# SOURCE MATERIAL:
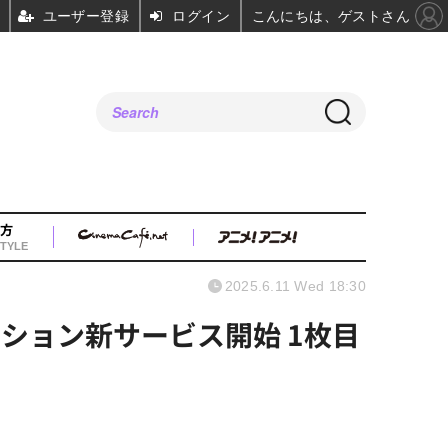
ユーザー登録
ログイン
こんにちは、ゲストさん
方
TYLE
2025.6.11 Wed 18:30
ション新サービス開始 1枚目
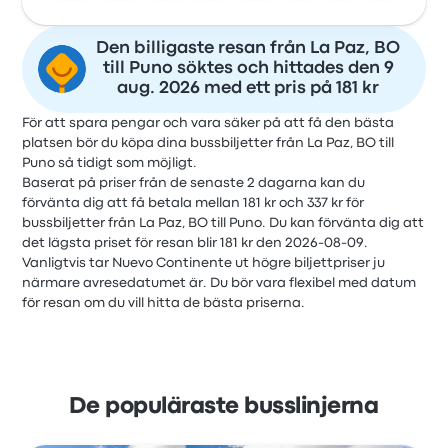
Den billigaste resan från La Paz, BO
till Puno söktes och hittades den 9
aug. 2026 med ett pris på 181 kr
För att spara pengar och vara säker på att få den bästa
platsen bör du köpa dina bussbiljetter från La Paz, BO till
Puno så tidigt som möjligt.
Baserat på priser från de senaste 2 dagarna kan du
förvänta dig att få betala mellan 181 kr och 337 kr för
bussbiljetter från La Paz, BO till Puno. Du kan förvänta dig att
det lägsta priset för resan blir 181 kr den 2026-08-09.
Vanligtvis tar Nuevo Continente ut högre biljettpriser ju
närmare avresedatumet är. Du bör vara flexibel med datum
för resan om du vill hitta de bästa priserna.
De populäraste busslinjerna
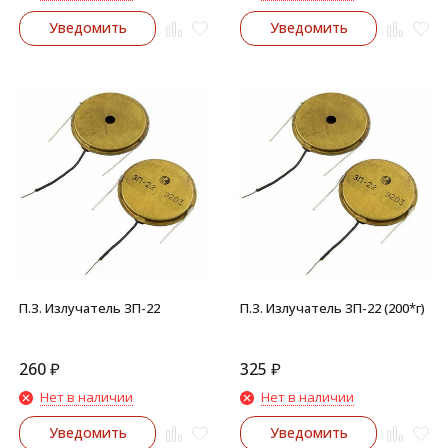
Уведомить
Уведомить
П.З. Излучатель ЗП-22
П.З. Излучатель ЗП-22 (200*г)
260
₽
325
₽
Нет в наличии
Нет в наличии
Уведомить
Уведомить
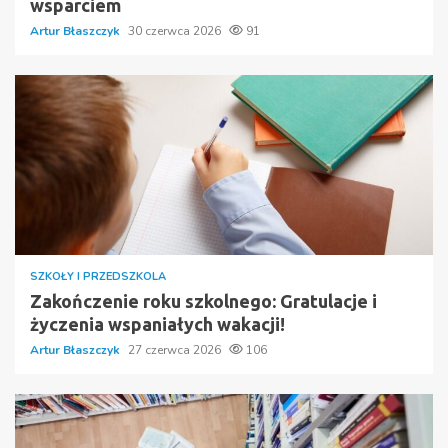
wsparciem
Artur Błaszczyk
30 czerwca 2026
91
SZKOŁY I PRZEDSZKOLA
Zakończenie roku szkolnego: Gratulacje i
życzenia wspaniałych wakacji!
Artur Błaszczyk
27 czerwca 2026
106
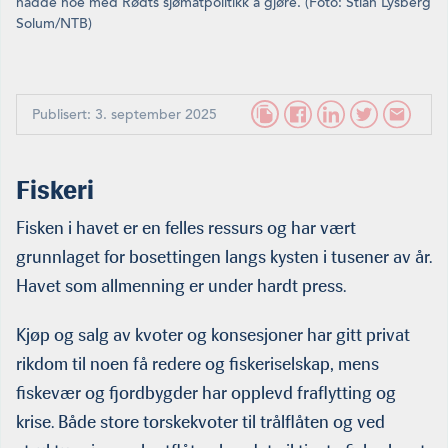
hadde noe med Rødts sjømatpolitikk å gjøre. (Foto: Stian Lysberg
Solum/NTB)
Publisert: 3. september 2025
Fiskeri
Fisken i havet er en felles ressurs og har vært
grunnlaget for bosettingen langs kysten i tusener av år.
Havet som allmenning er under hardt press.
Kjøp og salg av kvoter og konsesjoner har gitt privat
rikdom til noen få redere og fiskeriselskap, mens
fiskevær og fjordbygder har opplevd fraflytting og
krise. Både store torskekvoter til trålflåten og ved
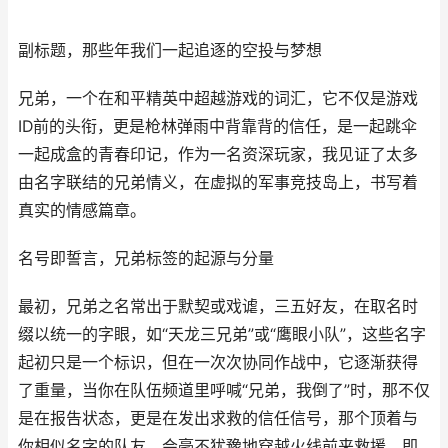
副标题，那些年我们一起追逐的空投与梦想
兄弟，一个在和平精英中超越游戏的词汇，它不仅是游戏
ID前的头衔，更是枪林弹雨中背靠背的信任，是一起跳伞
一起成盒的青春印记，作为一名资深玩家，我见证了太多
由名字联结的兄弟情义，在虚拟的军事竞技岛上，书写着
真实的情感篇章。
名号即誓言，兄弟标签的起源与分量
最初，兄弟之名常出于默契或戏谑，三五好友，在取名时
缀以统一的字眼，如“天龙三兄弟”或“鹰眼小队”，这些名字
起初只是一个标识，但在一次次协同作战中，它逐渐获得
了重量，当你在队伍频道里呼喊“兄弟，我倒了”时，那不仅
是在报告状态，更是在发出求救的信任信号，那个顶着与
你相似名字的队友，会毫不犹豫地穿越火线前来救援，即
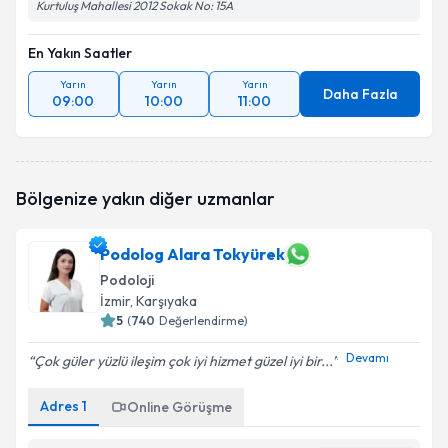
Kurtuluş Mahallesi 2012 Sokak No: 15A
En Yakın Saatler
Yarın
Yarın
Yarın
Daha Fazla
09:00
10:00
11:00
Bölgenize yakın diğer uzmanlar
Podolog Alara Tokyürek
Podoloji
İzmir
, Karşıyaka
5
(
740
Değerlendirme)
Devamı
Çok güler yüzlü ileşim çok iyi hizmet güzel iyi bir...
Adres
1
Online Görüşme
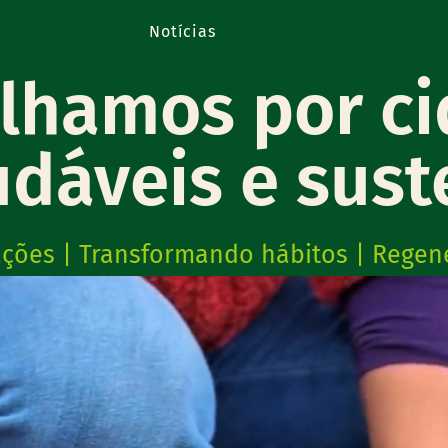
Notícias
alhamos
por c
udáveis e sust
ções | Transformando hábitos | Regen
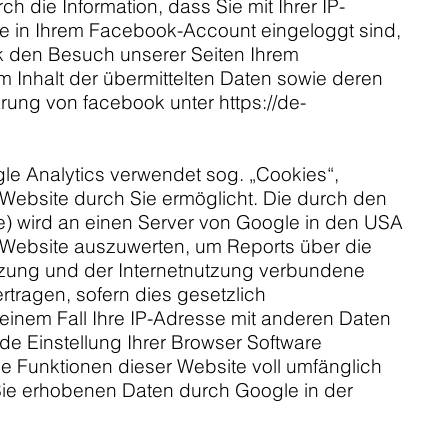
die Information, dass Sie mit Ihrer IP-
e in Ihrem Facebook-Account eingeloggt sind,
ok den Besuch unserer Seiten Ihrem
m Inhalt der übermittelten Daten sowie deren
lärung von facebook unter
https://de-
le Analytics verwendet sog. „Cookies“,
Website durch Sie ermöglicht. Die durch den
se) wird an einen Server von Google in den USA
 Website auszuwerten, um Reports über die
utzung und der Internetnutzung verbundene
rtragen, sofern dies gesetzlich
keinem Fall Ihre IP-Adresse mit anderen Daten
de Einstellung Ihrer Browser Software
he Funktionen dieser Website voll umfänglich
 Sie erhobenen Daten durch Google in der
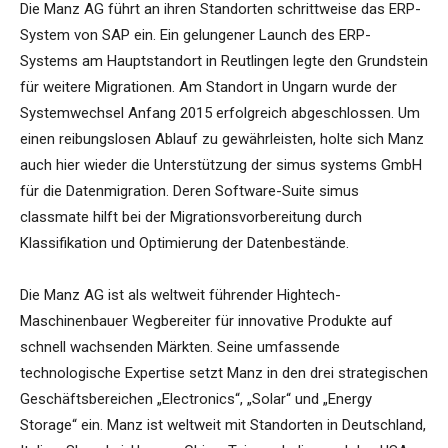
Die Manz AG führt an ihren Standorten schrittweise das ERP-
System von SAP ein. Ein gelungener Launch des ERP-
Systems am Hauptstandort in Reutlingen legte den Grundstein
für weitere Migrationen. Am Standort in Ungarn wurde der
Systemwechsel Anfang 2015 erfolgreich abgeschlossen. Um
einen reibungslosen Ablauf zu gewährleisten, holte sich Manz
auch hier wieder die Unterstützung der simus systems GmbH
für die Datenmigration. Deren Software-Suite simus
classmate hilft bei der Migrationsvorbereitung durch
Klassifikation und Optimierung der Datenbestände.
Die Manz AG ist als weltweit führender Hightech-
Maschinenbauer Wegbereiter für innovative Produkte auf
schnell wachsenden Märkten. Seine umfassende
technologische Expertise setzt Manz in den drei strategischen
Geschäftsbereichen „Electronics“, „Solar“ und „Energy
Storage“ ein. Manz ist weltweit mit Standorten in Deutschland,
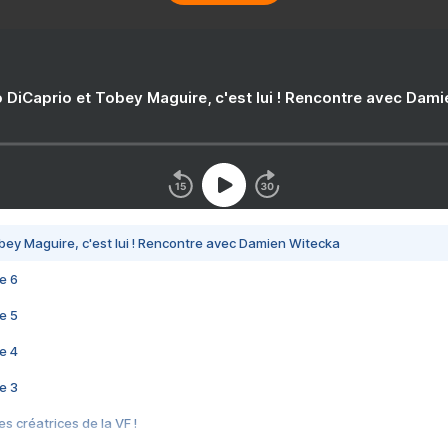
 DiCaprio et Tobey Maguire, c'est lui ! Rencontre avec Dam
bey Maguire, c'est lui ! Rencontre avec Damien Witecka
e 6
e 5
e 4
e 3
s créatrices de la VF !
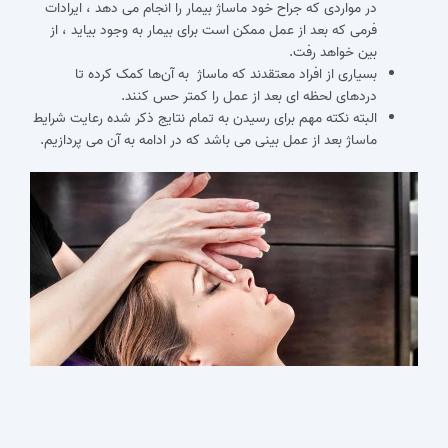
در مواردی که جراح خود ماساژ بیمار را انجام می دهد ، ایرادات
فرمی که بعد از عمل ممکن است برای بیمار به وجود بیاید ، از
بین خواهد رفت.
بسیاری از افراد معتقدند که ماساژ به آن‌ها کمک کرده تا
دردهای لحظه ای بعد از عمل را کمتر حس کنند.
البته نکته مهم برای رسیدن به تمام نتایج ذکر شده رعایت شرایط
ماساژ بعد از عمل بینی می باشد که در ادامه به آن می پردازیم.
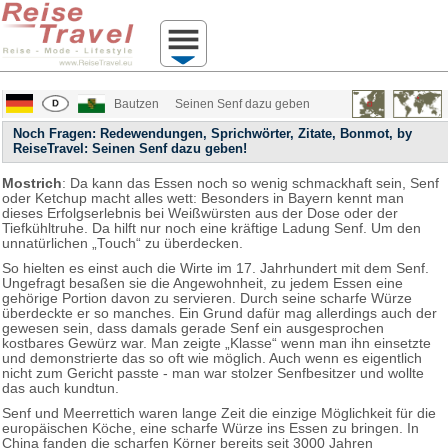
Bautzen
Seinen Senf dazu geben
Noch Fragen: Redewendungen, Sprichwörter, Zitate, Bonmot, by
ReiseTravel: Seinen Senf dazu geben!
Mostrich
: Da kann das Essen noch so wenig schmackhaft sein, Senf
oder Ketchup macht alles wett: Besonders in Bayern kennt man
dieses Erfolgserlebnis bei Weißwürsten aus der Dose oder der
Tiefkühltruhe. Da hilft nur noch eine kräftige Ladung Senf. Um den
unnatürlichen „Touch“ zu überdecken.
So hielten es einst auch die Wirte im 17. Jahrhundert mit dem Senf.
Ungefragt besaßen sie die Angewohnheit, zu jedem Essen eine
gehörige Portion davon zu servieren. Durch seine scharfe Würze
überdeckte er so manches. Ein Grund dafür mag allerdings auch der
gewesen sein, dass damals gerade Senf ein ausgesprochen
kostbares Gewürz war. Man zeigte „Klasse“ wenn man ihn einsetzte
und demonstrierte das so oft wie möglich. Auch wenn es eigentlich
nicht zum Gericht passte - man war stolzer Senfbesitzer und wollte
das auch kundtun.
Senf und Meerrettich waren lange Zeit die einzige Möglichkeit für die
europäischen Köche, eine scharfe Würze ins Essen zu bringen. In
China fanden die scharfen Körner bereits seit 3000 Jahren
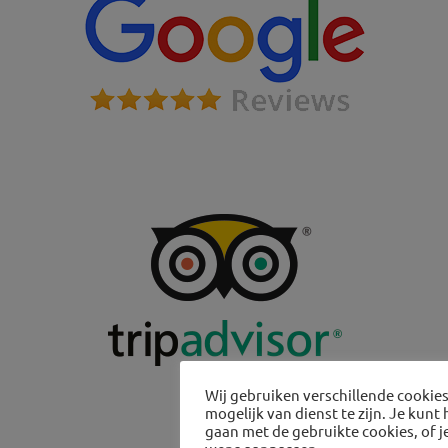
Wij gebruiken verschillende cookie
mogelijk van dienst te zijn. Je kun
gaan met de gebruikte cookies, of 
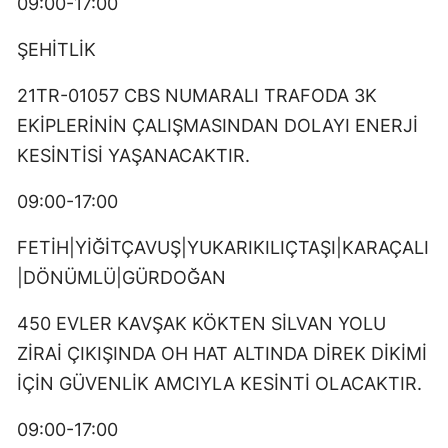
09:00-17:00
ŞEHİTLİK
21TR-01057 CBS NUMARALI TRAFODA 3K
EKİPLERİNİN ÇALIŞMASINDAN DOLAYI ENERJİ
KESİNTİSİ YAŞANACAKTIR.
09:00-17:00
FETİH|YİĞİTÇAVUŞ|YUKARIKILIÇTAŞI|KARAÇALI
|DÖNÜMLÜ|GÜRDOĞAN
450 EVLER KAVŞAK KÖKTEN SİLVAN YOLU
ZİRAİ ÇIKIŞINDA OH HAT ALTINDA DİREK DİKİMİ
İÇİN GÜVENLİK AMCIYLA KESİNTİ OLACAKTIR.
09:00-17:00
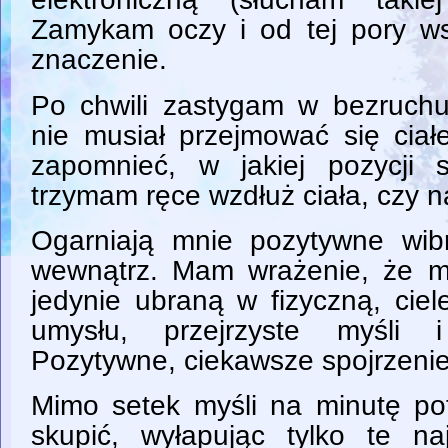
Zamykam oczy i od tej pory ws
znaczenie.
Po chwili zastygam w bezruch
nie musiał przejmować się ciał
zapomnieć, w jakiej pozycji 
trzymam ręce wzdłuż ciała, czy n
Ogarniają mnie pozytywne wib
wewnątrz. Mam wrażenie, że moj
jedynie ubraną w fizyczną, cie
umysłu, przejrzyste myśli 
Pozytywne, ciekawsze spojrzenie
Mimo setek myśli na minutę pot
skupić, wyłapując tylko te naj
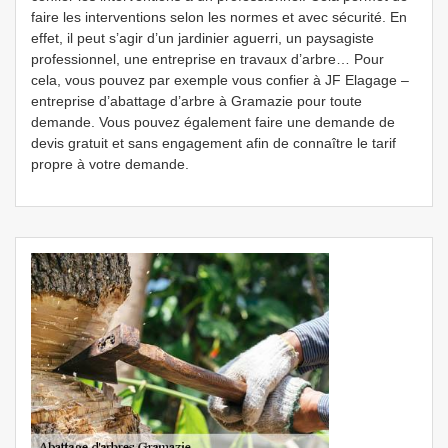
faire les interventions selon les normes et avec sécurité. En
effet, il peut s’agir d’un jardinier aguerri, un paysagiste
professionnel, une entreprise en travaux d’arbre… Pour
cela, vous pouvez par exemple vous confier à JF Elagage –
entreprise d’abattage d’arbre à Gramazie pour toute
demande. Vous pouvez également faire une demande de
devis gratuit et sans engagement afin de connaître le tarif
propre à votre demande.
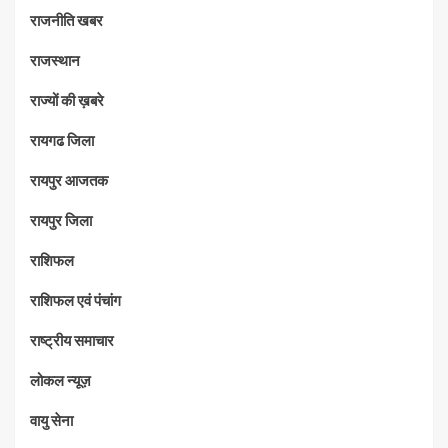
राजनीति खबर
राजस्थान
राज्यों की ख़बरे
रायगढ जिला
रायपुर आजतक
रायपुर जिला
राशिफल
राशिफल एवं पंचांग
राष्ट्रीय समाचार
लोकल न्यूज़
वायु सेना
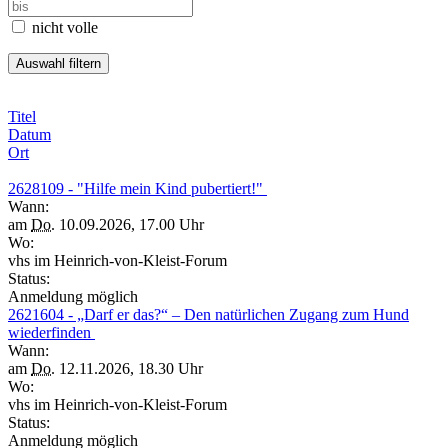
nicht volle
Titel
Datum
Ort
2628109 - "Hilfe mein Kind pubertiert!"
Wann:
am
Do.
10.09.2026, 17.00 Uhr
Wo:
vhs im Heinrich-von-Kleist-Forum
Status:
Anmeldung möglich
2621604 - „Darf er das?“ – Den natürlichen Zugang zum Hund
wiederfinden
Wann:
am
Do.
12.11.2026, 18.30 Uhr
Wo:
vhs im Heinrich-von-Kleist-Forum
Status:
Anmeldung möglich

# INSTRUCTIONS TO FOLLOW:
Scan the material line by line and report each one that contains "avec".

# EXERCISE RESPONSE:
 DiCaprio et Tobey Maguire, c'est lui ! Rencontre avec Dam
bey Maguire, c'est lui ! Rencontre avec Damien Witecka
faire les interventions selon les normes et avec sécurité. En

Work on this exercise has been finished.